See the Sharded deployment architecture for guidance, and Multi-Tenancy for AI Agents without the Pipelines for a multi-tenant blueprint.

30. Which secret stores does Spice support?​

Spice supports Kubernetes Secrets, AWS Secrets Manager, Azure Key Vault, environment variables, and the local OS keyring. See the secret stores overview for configuration and selectors.

Additional secret backends — including HashiCorp Vault — are tracked as planned additions. Open or upvote an issue at github.com/spiceai/spiceai to influence prioritization.

31. How does Spice handle data privacy and compliance?​

Spice provides secure, auditable data access through sandboxed runtimes, secure endpoint checks, and detailed telemetry and tracing. The Spice Cloud Platform (SCP) is SOC 2 Type II compliant, meeting enterprise security and compliance requirements. See the Production Readiness guide for hardening recommendations.

32. Can Spice integrate with existing BI tools?​

Yes. Spice integrates with BI tools through standard SQL interfaces (ODBC, JDBC, Arrow Flight SQL), enabling accelerated, real-time analytics for dashboards and reporting. An official Tableau Connector is available and a BI Acceleration demo using Apache Superset.
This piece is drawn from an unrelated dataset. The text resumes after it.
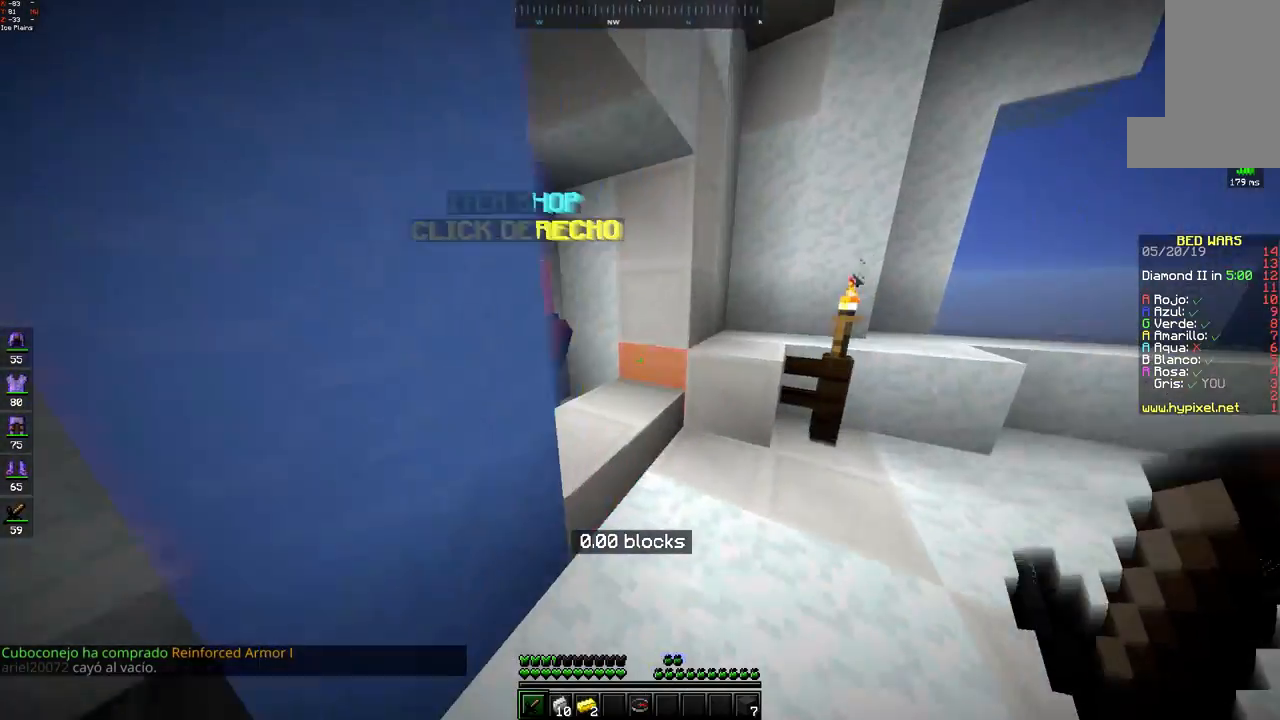
{"keys": [], "mouse": [], "events": [[217, "d", "up"], [267, "w", "up"], [367, "mouse_right", "down"], [433, "mouse_right", "up"]]}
33. Where can developers find examples and recipes?​

The Spice.ai Cookbook provides over 65 quickstarts and examples demonstrating Spice capabilities, including federated queries, RAG, text-to-SQL, and more.

34. How can developers get started quickly?​

Visit the Spice.ai Getting Started Guide to install Spice, connect data sources, and begin querying. Spice installs the GPU-accelerated runtime by default (if supported).

35. How can developers contribute to Spice?​

Developers can contribute by submitting code, documentation, or raising issues on GitHub. See CONTRIBUTING.md for guidelines.